The latest research by, Astons, the international experts on real estate, residency and citizenship through investment has revealed the extent to which the current pandemic has hit London’s high-end market where property prices are concerned.
Aston’s analysed sold price records across the capital’s 10 most high-profile, prime property postcodes, comparing the average sold price secured since the start of the pandemic in January last year to the average sold price seen the previous year.
The research shows that despite the initial market instability caused by Covid, London house prices as a whole have crept up 3% during the pandemic.
However, while the overall market has seen prices climb, Aston’s research has found that on average, sold prices across prime central London postcodes have fallen by -10% since the start of the pandemic.
The W1J postcode in Mayfair and St James’s has been the worst hit with sold prices falling by -40% as a result of the pandemic, down from £4.9m to £2.9m.
Kensington’s W8 postcode has seen the second-largest decline falling -18%, with the SW1X (-17%), W1S (-15%) and SW1W (-11%) postcodes also seeing a double-digit price decline.
However, this property price rot hasn’t set in across the entire market and Aston’s research shows that while five postcodes have seen notable declines, five have also weathered the storm and registered positive growth.
The SW1Y postcode has seen the average sold price in the area climb by 54% during the pandemic, with Chelsea’s SW3 and SW10 postcodes also enjoying an uplift of 23% and 12% respectively.
The W1K (6%) and SW7 (3%) postcodes have also enjoyed an increase in pandemic sold prices.

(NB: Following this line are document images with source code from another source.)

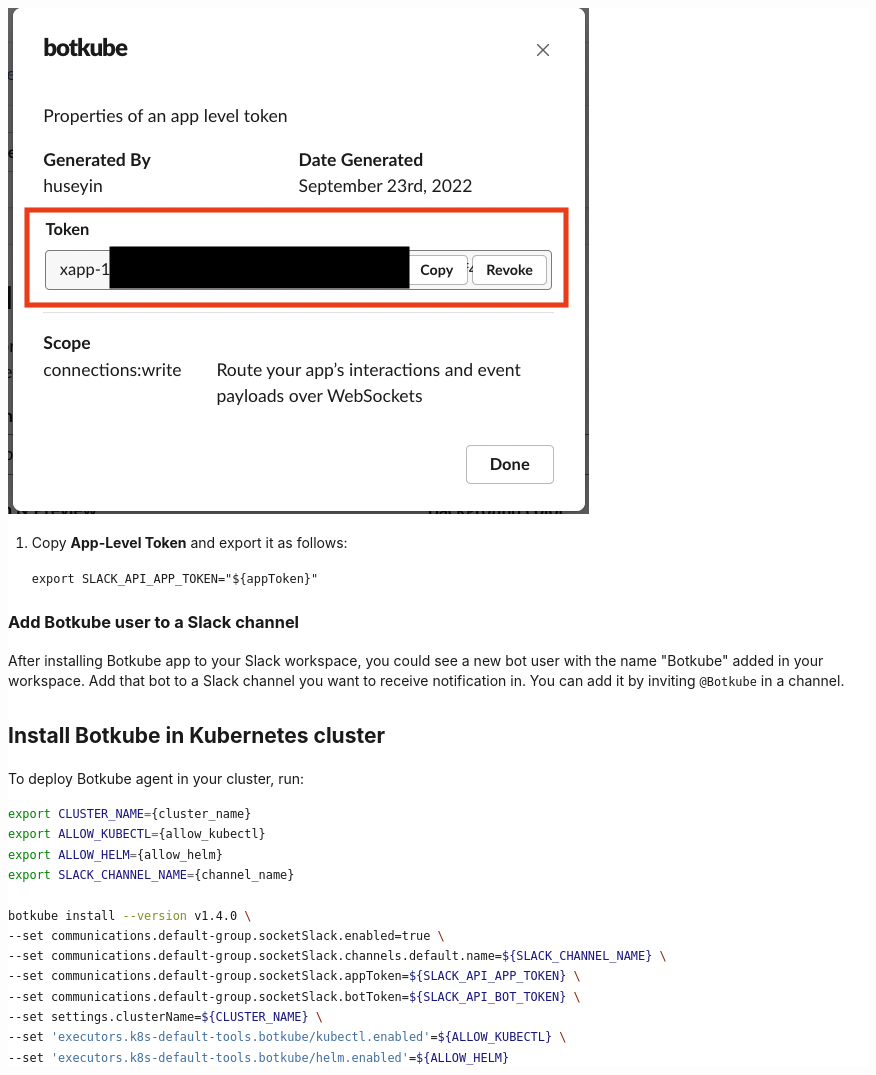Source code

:    ![Retrieve App-Level Token](../assets/slack_retrieve_app_token.png "Slack Retrieve App Token")

1. Copy **App-Level Token** and export it as follows:

   ```shell
   export SLACK_API_APP_TOKEN="${appToken}"
   ```

### Add Botkube user to a Slack channel

After installing Botkube app to your Slack workspace, you could see a new bot user with the name "Botkube" added in your workspace. Add that bot to a Slack channel you want to receive notification in. You can add it by inviting `@Botkube` in a channel.

## Install Botkube in Kubernetes cluster

To deploy Botkube agent in your cluster, run:

```bash
export CLUSTER_NAME={cluster_name}
export ALLOW_KUBECTL={allow_kubectl}
export ALLOW_HELM={allow_helm}
export SLACK_CHANNEL_NAME={channel_name}

botkube install --version v1.4.0 \
--set communications.default-group.socketSlack.enabled=true \
--set communications.default-group.socketSlack.channels.default.name=${SLACK_CHANNEL_NAME} \
--set communications.default-group.socketSlack.appToken=${SLACK_API_APP_TOKEN} \
--set communications.default-group.socketSlack.botToken=${SLACK_API_BOT_TOKEN} \
--set settings.clusterName=${CLUSTER_NAME} \
--set 'executors.k8s-default-tools.botkube/kubectl.enabled'=${ALLOW_KUBECTL} \
--set 'executors.k8s-default-tools.botkube/helm.enabled'=${ALLOW_HELM}
```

Managing Director of Astons, Arthur Sarkisian, commented:
“The UK market has stood very firm in the face of Covid uncertainty and largely speaking, the market has accelerated since the reopening of the property market and the introduction of a stamp duty holiday. Unfortunately, this has not been the case in some of London’s most sought after high-end postcodes, with sold prices falling since the start of last year. This decline in property prices has been due to a number of factors. While nice, the stamp duty holiday saving hasn’t boosted buyer demand amongst high-end homebuyers to the same extent as it has in the regular market. Restrictions on travel have also prevented foreign investment to a certain extent while those looking to buy for themselves have continued to opt for more peripheral locations such as Hampstead. However, the silver lining is that prime London has arguably become more attractive as a result of lower property values, particularly to foreign investors. The current landscape not only offers a saving where property prices are concerned but also in terms of the soon to be implemented stamp duty increase for foreign buyers as of April this year. With much of prime central London holding its value and demand starting to return, it won’t be long before the current areas offering an attractive investment proposition start to see property prices climb once again.”